_JOB ITEM_.
Every entry, from first to last, is to be retyped without any alteration.

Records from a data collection

○ ○ ○ ○ ○

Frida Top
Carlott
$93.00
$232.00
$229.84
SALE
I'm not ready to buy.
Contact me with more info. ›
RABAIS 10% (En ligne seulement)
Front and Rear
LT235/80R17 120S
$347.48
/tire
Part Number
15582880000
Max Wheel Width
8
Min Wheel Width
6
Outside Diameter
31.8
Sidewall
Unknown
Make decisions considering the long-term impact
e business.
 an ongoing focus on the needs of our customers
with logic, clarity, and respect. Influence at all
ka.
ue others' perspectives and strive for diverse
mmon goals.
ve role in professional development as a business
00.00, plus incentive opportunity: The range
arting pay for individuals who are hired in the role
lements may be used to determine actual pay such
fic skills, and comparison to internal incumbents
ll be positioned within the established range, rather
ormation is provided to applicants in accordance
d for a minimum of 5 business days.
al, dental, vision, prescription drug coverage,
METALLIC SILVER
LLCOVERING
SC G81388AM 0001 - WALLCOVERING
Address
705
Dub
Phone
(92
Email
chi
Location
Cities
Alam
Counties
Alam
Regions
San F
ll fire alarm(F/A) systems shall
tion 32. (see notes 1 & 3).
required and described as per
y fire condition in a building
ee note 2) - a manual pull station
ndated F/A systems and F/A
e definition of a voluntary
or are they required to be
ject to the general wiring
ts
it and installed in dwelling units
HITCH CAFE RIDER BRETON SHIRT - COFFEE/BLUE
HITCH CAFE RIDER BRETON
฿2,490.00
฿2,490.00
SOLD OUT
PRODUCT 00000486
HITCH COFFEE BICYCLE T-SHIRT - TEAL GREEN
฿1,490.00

○ ○ ○ ○ ○

_WORKED SOLUTION_.
Frida Top
Carlott
$93.00
$232.00
$229.84
SALE
I'm not ready to buy.
Contact me with more info. ›
RABAIS 10% (En ligne seulement)
Front and Rear
LT235/80R17 120S
$347.48
/tire
Part Number
15582880000
Max Wheel Width
8
Min Wheel Width
6
Outside Diameter
31.8
Sidewall
Unknown
Make decisions considering the long-term impact
e business.
 an ongoing focus on the needs of our customers
with logic, clarity, and respect. Influence at all
ka.
ue others' perspectives and strive for diverse
mmon goals.
ve role in professional development as a business
00.00, plus incentive opportunity: The range
arting pay for individuals who are hired in the role
lements may be used to determine actual pay such
fic skills, and comparison to internal incumbents
ll be positioned within the established range, rather
ormation is provided to applicants in accordance
d for a minimum of 5 business days.
al, dental, vision, prescription drug coverage,
METALLIC SILVER
LLCOVERING
SC G81388AM 0001 - WALLCOVERING
Address
705
Dub
Phone
(92
Email
chi
Location
Cities
Alam
Counties
Alam
Regions
San F
ll fire alarm(F/A) systems shall
tion 32. (see notes 1 & 3).
required and described as per
y fire condition in a building
ee note 2) - a manual pull station
ndated F/A systems and F/A
e definition of a voluntary
or are they required to be
ject to the general wiring
ts
it and installed in dwelling units
HITCH CAFE RIDER BRETON SHIRT - COFFEE/BLUE
HITCH CAFE RIDER BRETON
฿2,490.00
฿2,490.00
SOLD OUT
PRODUCT 00000486
HITCH COFFEE BICYCLE T-SHIRT - TEAL GREEN
฿1,490.00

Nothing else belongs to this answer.